Исай Георгиевич Шутов не такой. Он без толку матюкаться и плакать не станет. Тёртый он тип, раз в заокеанские академики пролез: ходы-выходы знает, и пропуска к ним имеет, на любой случай. С распиской-то в руках до самого-самого верху дойдет. Аж до самого Главного. С Сан Саныча-то неподдельной подписью. Осрамит Ходикова на весь мир и достойно накажет. Ладно если только оштрафует, тринадцатой зарплаты лишит. И пенсии. А что если еще чего похлеще придумает с его-то ёмким, неугомонным и, несомненно, подлым умом. Изобретатель все-таки. А что если вообще – вечный позор и тюрьма?

Хотя, с другой стороны – откуда, собственно, было Сан Санычу предугадать, что с распиской этой судьбоносная такая оплошность выйдет? Не мог же он, в самом деле, заранее знать что за неистовый механизм – эта самая, академика Шутова «Машина Времени». И что за коварный, прямо-таки подколодной змеи потенциал в ней, за внешне относительно невредными чертежами и формулами заложен…

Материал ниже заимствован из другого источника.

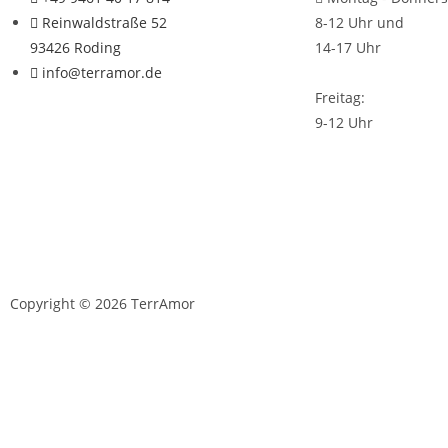
Reinwaldstraße 52
8-12 Uhr und
93426 Roding
14-17 Uhr
info@terramor.de
Freitag:
9-12 Uhr
Copyright © 2026 TerrAmor
D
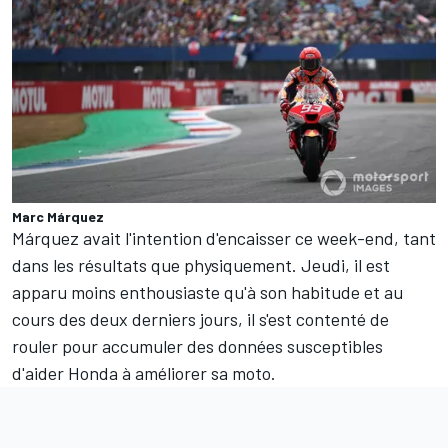
Marc Márquez
Márquez avait l'intention d'encaisser ce week-end, tant
dans les résultats que physiquement. Jeudi, il est
apparu moins enthousiaste qu'à son habitude et au
cours des deux derniers jours, il s'est contenté de
rouler pour accumuler des données susceptibles
d'aider Honda à améliorer sa moto.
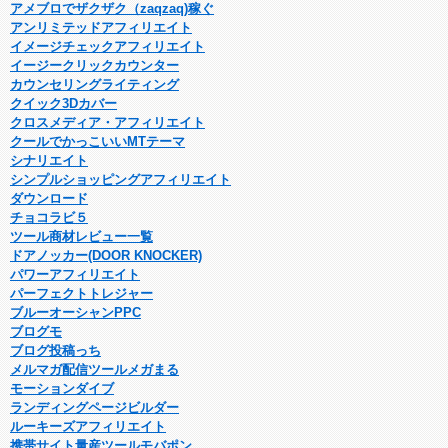
アメブロでザクザク（zaqzaq)稼ぐ
アンリミテッドアフィリエイト
イメージチェックアフィリエイト
イージークリックカウンター
カウンセリングライティング
クイック3Dカバー
クロスメディア・アフィリエイト
クールでかっこいいMTテーマ
シナリエイト
シンプルショッピングアフィリエイト
ダウンロード
チョコラビ５
ツール商材レビュー一覧
ドアノッカー(DOOR KNOCKER)
パワーアフィリエイト
パーフェクトトレジャー
ブルーオーシャンPPC
ブログモ
ブログ投稿っち
メルマガ配信ツールメガまる
モーションダイブ
ランディングページビルダー
ルーキーズアフィリエイト
携帯サイト量産ツールモバポン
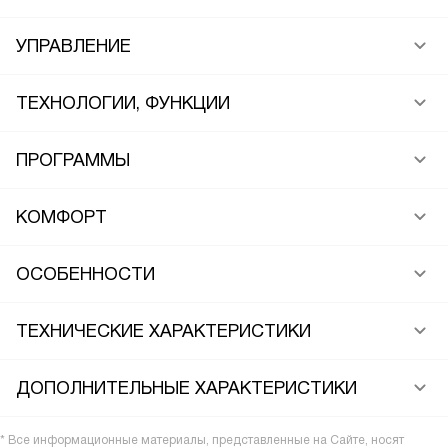
УПРАВЛЕНИЕ
ТЕХНОЛОГИИ, ФУНКЦИИ
ПРОГРАММЫ
КОМФОРТ
ОСОБЕННОСТИ
ТЕХНИЧЕСКИЕ ХАРАКТЕРИСТИКИ
ДОПОЛНИТЕЛЬНЫЕ ХАРАКТЕРИСТИКИ
* Все информационные материалы, представленные на Сайте, носят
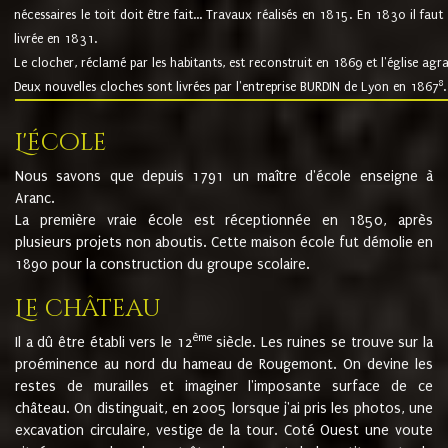
nécessaires le toit doit être fait... Travaux réalisés en 1815. En 1830 il faut
livrée en 1831.
Le clocher, réclamé par les habitants, est reconstruit en 1869 et l'église agr
8
Deux nouvelles cloches sont livrées par l'entreprise BURDIN de Lyon en 1867
.
L'école
Nous savons que depuis 1791 un maître d'école enseigne à
Aranc.
La première vraie école est réceptionnée en 1850, après
plusieurs projets non aboutis. Cette maison école fut démolie en
1890 pour la construction du groupe scolaire.
Le château
ème
Il a dû être établi vers le 12
siècle. Les ruines se trouve sur la
proéminence au nord du hameau de Rougemont. On devine les
restes de murailles et imaginer l'imposante surface de ce
château. On distinguait, en 2005 lorsque j'ai pris les photos, une
excavation circulaire, vestige de la tour. Coté Ouest une voute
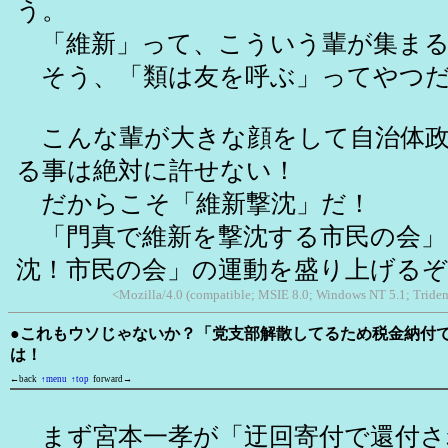
う。
「維新」って、こういう輩が集まる
そう、「類は友を呼ぶ」ってやつ
こんな輩が大きな顔をして自治体政
る事は絶対に許せない！
だからこそ「維新撃沈」だ！
「門真で維新を撃沈する市民の会」
沈！市民の会」の運動を盛り上げるぞ
<Mozilla/4.0 (compatible; MSIE 8.0; Windows NT 5.1; Triden
●これもウソじゃないか？「党支部解散してるため税金納付
は！
←back
↑menu
↑top
forward→
まず宮本一孝が「迂回寄付で還付さ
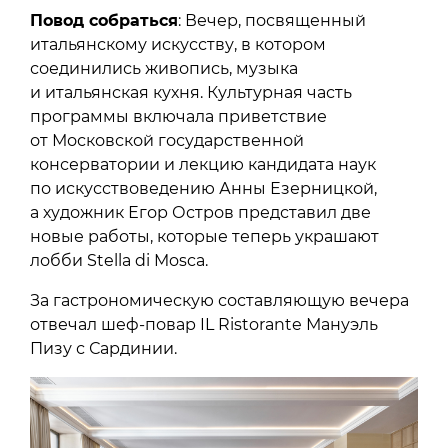
Повод собраться
: Вечер, посвященный
итальянскому искусству, в котором
соединились живопись, музыка
и итальянская кухня. Культурная часть
программы включала приветствие
от Московской государственной
консерватории и лекцию кандидата наук
по искусствоведению Анны Езерницкой,
а художник Егор Остров представил две
новые работы, которые теперь украшают
лобби Stella di Mosca.
За гастрономическую составляющую вечера
отвечал шеф-повар IL Ristorante Мануэль
Пизу с Сардинии.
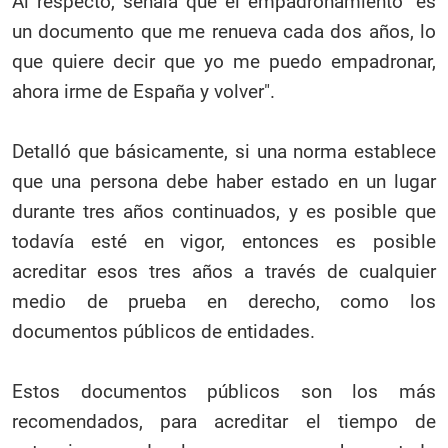
Al respecto, señala que el empadronamiento "es
un documento que me renueva cada dos años, lo
que quiere decir que yo me puedo empadronar,
ahora irme de España y volver".
Detalló que básicamente, si una norma establece
que una persona debe haber estado en un lugar
durante tres años continuados, y es posible que
todavía esté en vigor, entonces es posible
acreditar esos tres años a través de cualquier
medio de prueba en derecho, como los
documentos públicos de entidades.
Estos documentos públicos son los más
recomendados, para acreditar el tiempo de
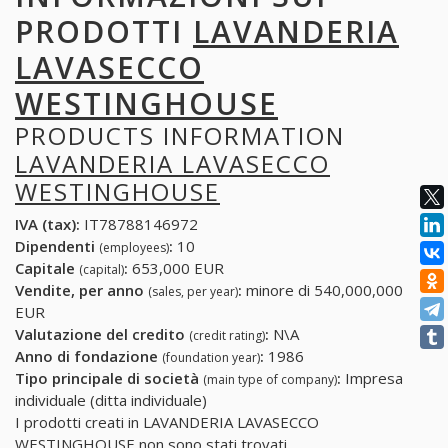
PRODOTTI
LAVANDERIA
LAVASECCO
WESTINGHOUSE
PRODUCTS INFORMATION
LAVANDERIA LAVASECCO
WESTINGHOUSE
IVA (tax):
IT78788146972
Dipendenti
:
10
(employees)
Capitale
:
653,000 EUR
(capital)
Vendite, per anno
:
minore di 540,000,000
(sales, per year)
EUR
Valutazione del credito
:
N\A
(credit rating)
Anno di fondazione
:
1986
(foundation year)
Tipo principale di società
:
Impresa
(main type of company)
individuale (ditta individuale)
I prodotti creati in LAVANDERIA LAVASECCO
WESTINGHOUSE non sono stati trovati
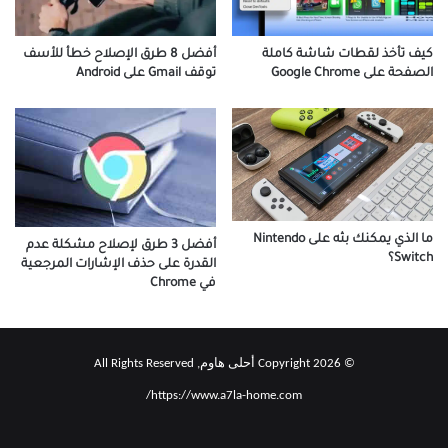
كيف تأخذ لقطات شاشة كاملة
أفضل 8 طرق الإصلاح خطأ للأسف
الصفحة على Google Chrome
توقف Gmail على Android
ما الذي يمكنك بثه على Nintendo
أفضل 3 طرق لإصلاح مشكلة عدم
Switch؟
القدرة على حذف الإشارات المرجعية
في Chrome
© Copyright 2026 أحلى هاوم, All Rights Reserved
https://www.a7la-home.com/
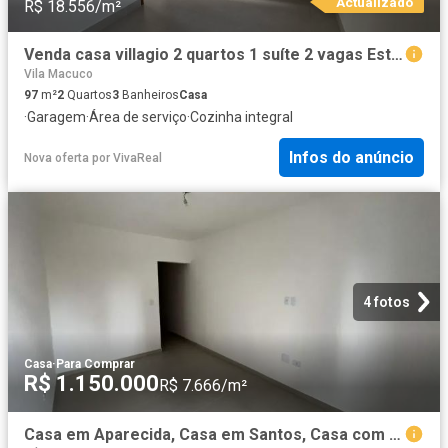
Actualizado
R$ 18.556/m²
Venda casa villagio 2 quartos 1 suíte 2 vagas Estuário Santos SP
Vila Macuco
97
m²
2
Quartos
3
Banheiros
Casa
·
Garagem
·
Área de serviço
·
Cozinha integral
Infos do anúncio
Nova oferta
por
VivaReal
4 fotos
Casa
·
Para Comprar
R$ 1.150.000
R$ 7.666/m²
Casa em Aparecida, Casa em Santos, Casa com 3 dorms, Casa à Venda em Aparecida, Casa à Venda com 3 d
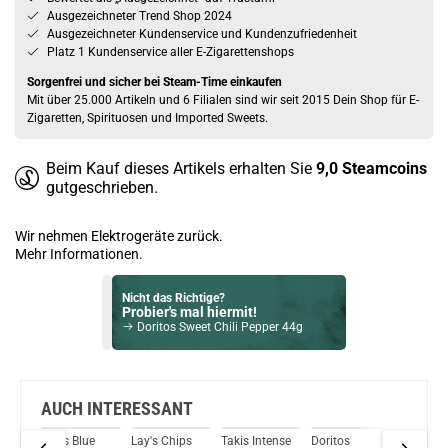
Ausgezeichneter Trend Shop 2024
Ausgezeichneter Kundenservice und Kundenzufriedenheit
Platz 1 Kundenservice aller E-Zigarettenshops
Sorgenfrei und sicher bei Steam-Time einkaufen
Mit über 25.000 Artikeln und 6 Filialen sind wir seit 2015 Dein Shop für E-
Zigaretten, Spirituosen und Imported Sweets.
Beim Kauf dieses Artikels erhalten Sie
9,0
Steamcoins
gutgeschrieben.
Wir nehmen Elektrogeräte zurück.
Mehr Informationen.
Nicht das Richtige?
Probier's mal hiermit!
Doritos Sweet Chili Pepper 44g
Bock auf was Neues?
Check das mal!
Samyang Buldak Cheese Bag 140g
AUCH INTERESSANT
cy
Takis Blue
Lay's Chips
Takis Intense
Doritos
Takis Q
Du willst Kröten sparen?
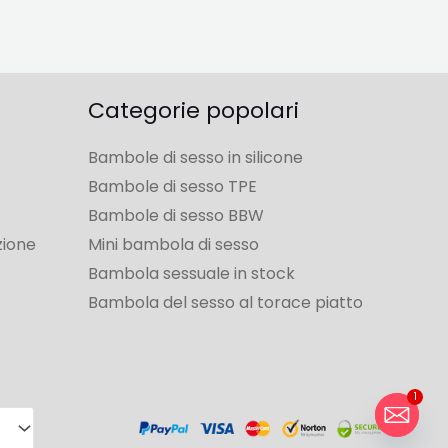
Categorie popolari
Bambole di sesso in silicone
Bambole di sesso TPE
Bambole di sesso BBW
zione
Mini bambola di sesso
Bambola sessuale in stock
Bambola del sesso al torace piatto
1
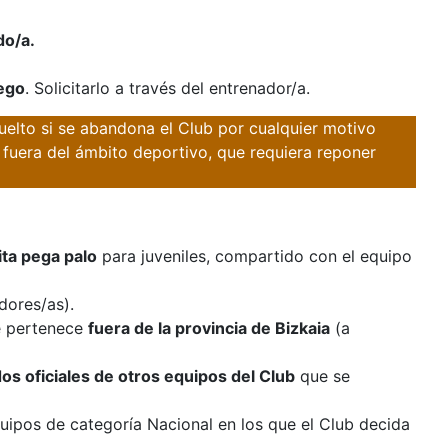
do/a.
uego
. Solicitarlo a través del entrenador/a.
elto si se abandona el Club por cualquier motivo
o fuera del ámbito deportivo, que requiera reponer
ita pega palo
para juveniles, compartido con el equipo
dores/as).
e pertenece
fuera de la provincia de Bizkaia
(a
dos oficiales de otros equipos del Club
que se
uipos de categoría Nacional en los que el Club decida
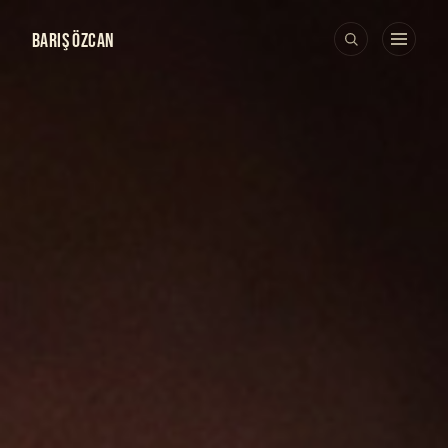
BARIŞ ÖZCAN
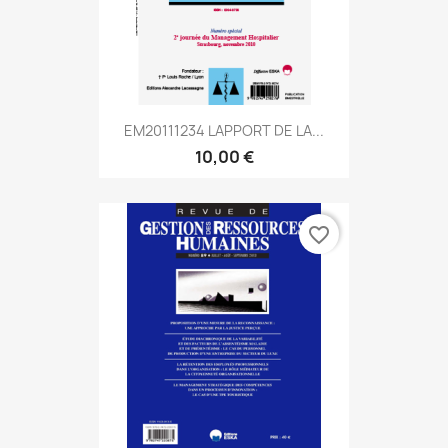
EM20111234 LAPPORT DE LA...
10,00 €
favorite_border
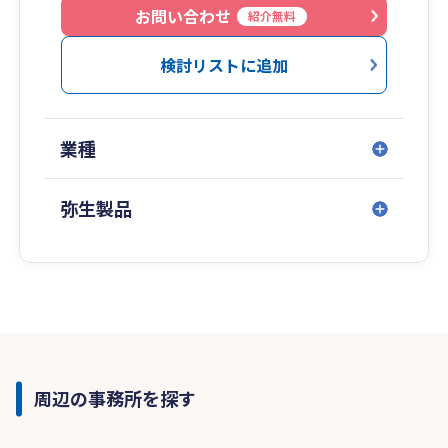
お問い合わせ
紹介無料
検討リストに追加
業種
弥生製品
周辺の事務所を探す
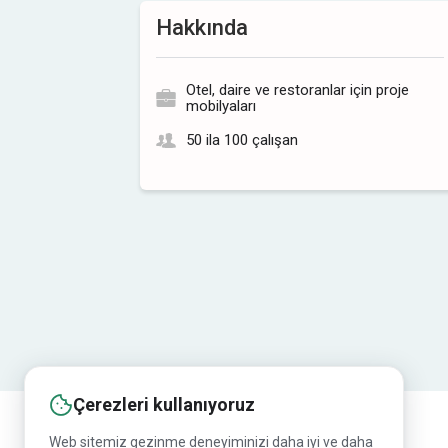
Hakkında
Otel, daire ve restoranlar için proje
mobilyaları
50 ila 100 çalışan
Çerezleri kullanıyoruz
Web sitemiz gezinme deneyiminizi daha iyi ve daha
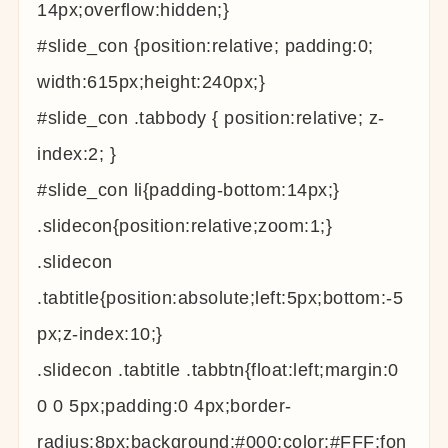
14px;overflow:hidden;}
#slide_con {position:relative; padding:0;
width:615px;height:240px;}
#slide_con .tabbody { position:relative; z-
index:2; }
#slide_con li{padding-bottom:14px;}
.slidecon{position:relative;zoom:1;}
.slidecon
.tabtitle{position:absolute;left:5px;bottom:-5
px;z-index:10;}
.slidecon .tabtitle .tabbtn{float:left;margin:0
0 0 5px;padding:0 4px;border-
radius:8px;background:#000;color:#FFF;fon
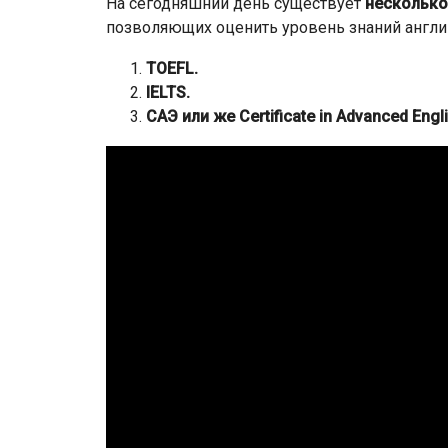
На сегодняшний день существует
несколько
позволяющих оценить уровень знаний англи
TOEFL.
IELTS.
САЭ или же Certificate in Advanced Engl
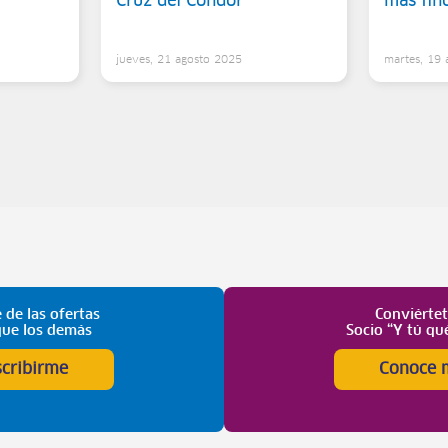
Cruz del Cóndor
más fin
5
jueves, 21 agosto 2025
martes, 19
 de las ofertas
Conviérte
que los demás
Socio “Y tú qu
scribirme
Conoce 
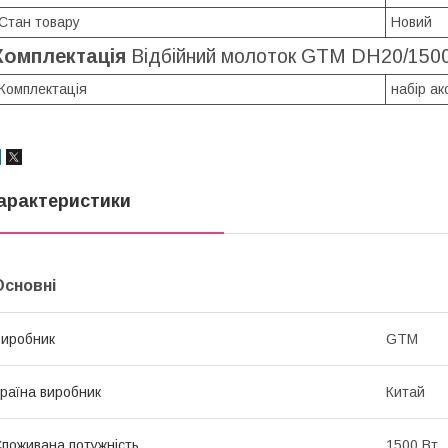
Стан товару
Новий
Комплектація
Відбійний молоток GTM DH20/150
Комплектація
набір ак
арактеристики
Основні
иробник
GTM
раїна виробник
Китай
поживана потужність
1500 Вт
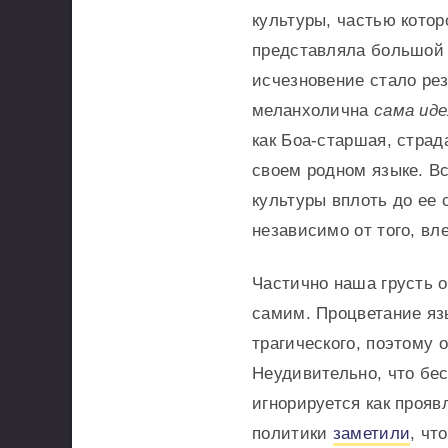
культуры, частью котор
представляла большой и
исчезновение стало рез
меланхолична
сама иде
как Боа-старшая, страда
своем родном языке. В
культуры вплоть до ее 
независимо от того, вл
Частично наша грусть о
самим. Процветание яз
трагического, поэтому 
Неудивительно, что бе
игнорируется как проя
политики
заметили
, чт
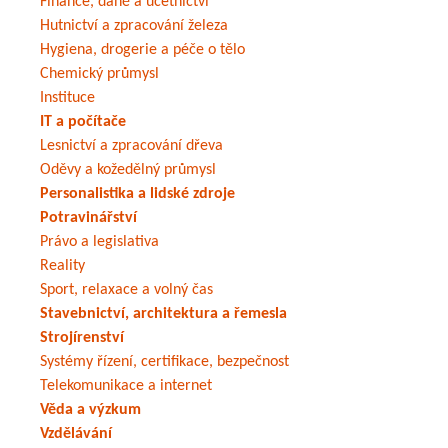
Finance, daně a účetnictví
Hutnictví a zpracování železa
Hygiena, drogerie a péče o tělo
Chemický průmysl
Instituce
IT a počítače
Lesnictví a zpracování dřeva
Oděvy a kožedělný průmysl
Personalistika a lidské zdroje
Potravinářství
Právo a legislativa
Reality
Sport, relaxace a volný čas
Stavebnictví, architektura a řemesla
Strojírenství
Systémy řízení, certifikace, bezpečnost
Telekomunikace a internet
Věda a výzkum
Vzdělávání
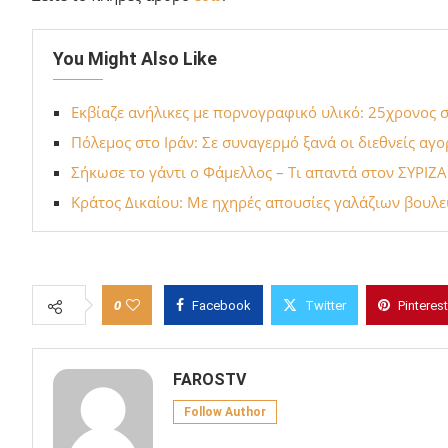
You Might Also Like
Εκβίαζε ανήλικες με πορνογραφικό υλικό: 25χρονος
Πόλεμος στο Ιράν: Σε συναγερμό ξανά οι διεθνείς αγ
Σήκωσε το γάντι ο Φάμελλος – Τι απαντά στον ΣΥΡΙΖΑ
Κράτος Δικαίου: Με ηχηρές απουσίες γαλάζιων βουλ
0
Facebook
Twitter
Pinterest
FAROSTV
Follow Author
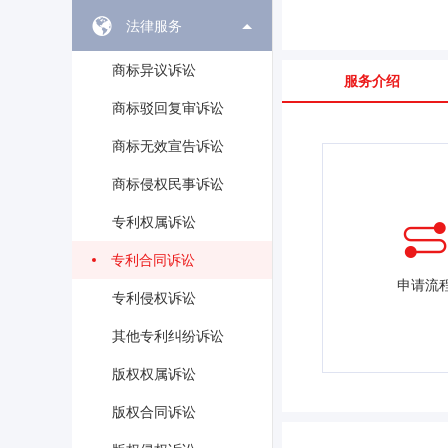
法律服务
商标异议诉讼
服务介绍
商标驳回复审诉讼
商标无效宣告诉讼
商标侵权民事诉讼
专利权属诉讼
专利合同诉讼
申请流
专利侵权诉讼
其他专利纠纷诉讼
版权权属诉讼
版权合同诉讼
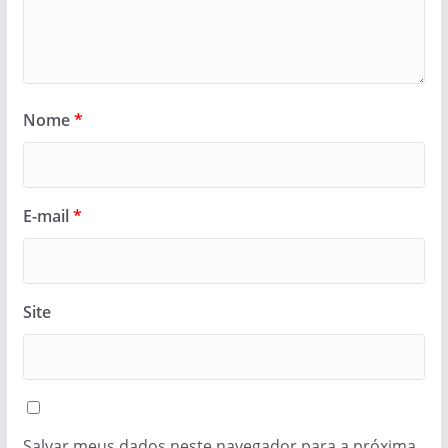
Nome
*
E-mail
*
Site
Salvar meus dados neste navegador para a próxima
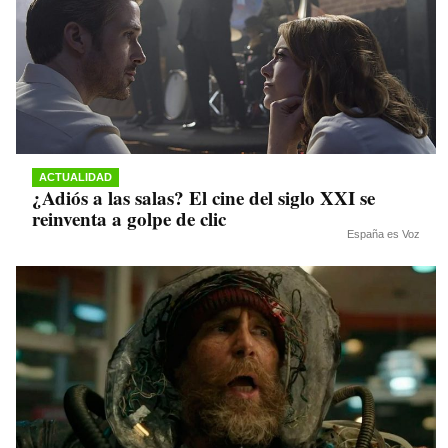
ACTUALIDAD
¿Adiós a las salas? El cine del siglo XXI se
reinventa a golpe de clic
España es Voz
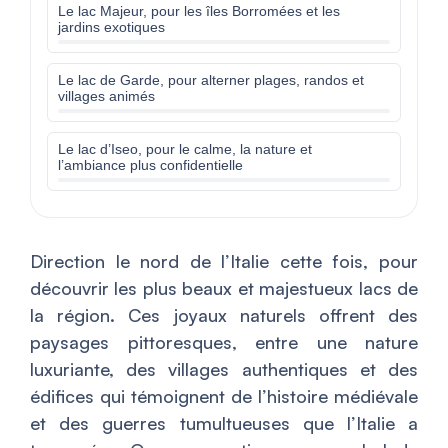
Le lac Majeur, pour les îles Borromées et les
jardins exotiques
Le lac de Garde, pour alterner plages, randos et
villages animés
Le lac d’Iseo, pour le calme, la nature et
l’ambiance plus confidentielle
Direction le nord de l’Italie cette fois, pour
découvrir les plus beaux et majestueux lacs de
la région. Ces joyaux naturels offrent des
paysages pittoresques, entre une nature
luxuriante, des villages authentiques et des
édifices qui témoignent de l’histoire médiévale
et des guerres tumultueuses que l’Italie a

Ему ведь попервоначалу и самому эта идея вполне даже интересной показалась, занимательной, перспективной: по ошибкам прошлого поганой метелкой пройтись. Дусе, к примеру, побольше ласковых слов за их долгую совместную жизнь подшептать. Задним, как говорится, числом и порядком. А то ведь по будням-то всё просторного времени за тридцать лет, как следует, не нашлось. Или опять же – всё ту же Дусю свою чем-нибудь поистине стоящим, всемирно-историческим побаловать. Спасенную, к примеру, тополиную Искоростень, столицу древлян-погорельцев, к ногам ей положить. Как Шлиман в свое время женке своей – им лично, собственноручно отрытую Трою. Чтобы было и у нее что-то своё, материальное ощутимое, чем можно перед подругами похвастать. «Вот мол, какой у меня супруг, не просто замшелый планктон офисный, а значительный, по глобально-эпохальным решениям специалист…»

Ради такого дальновидного дара любви Сан Саныч ни времени своего в последующую за визитом академика Шутова рабочую неделю не пожалел, ни сил. Ночами, что студент в сессию – сидел, чертежи с формулами сверял, туда по многу раз прогонял, и обратно. И днем тоже с шутовской той папкой не расставался. Справки в библиотеке наводил, на счетах с утра до вечера щелкал, да и гуглил до полнейшего отупения.

Так, за пару бессонных рабочих суток освежил-таки Сан Саныч в своей памяти подзабытую было теорию относительности. Ничего-то в ней, как выяснилось, со времен его, сорокалетней давности «физтеха» не изменилось. Так только, по мелочам, что-то из потенциальных возможностей прибавилось, что-то, наоборот, права на научную свою состоятельность не оправдало. И пионы Ходиков повторно одолел, и парадоксы с разлетевшимися во имя науки близнецами. Получил еще раз общее рабочее представление о достижениях в физике элементарных частиц, о кварках, о мезонах, о лептонах, о больших и малых поперечных импульсах и прочей, сосуществующей с человеком невидной мелкоте.

Основательно и научно подковавшись, ознакомился Сан Саныч, наконец, и с заключением шутовского проекта. Тоже мысленно с его монументальностью согласился.

В заключительной части своего труда, на первый взгляд, вроде бы и вовсе даже некстати, Исай Георгиевич взялся за критику позиции популярного столичного публициста Погодина. В проведенной «Вестником Демократии» дискуссии на тему «Мы – и наши Силы!» публицист этот, отвечая на вопрос – «А был ли сталинизм в нашей стране явлением неизбежным и закономерным?» – заявил, что дескать, спор об альтернативной административно-командной модели социализма следует считать принципиально неразрешимым, так как задним числом нельзя сказать и доказать, могли ли события развиваться иначе, как впрочем, нельзя доказать и обратное. Никак нельзя, и точка.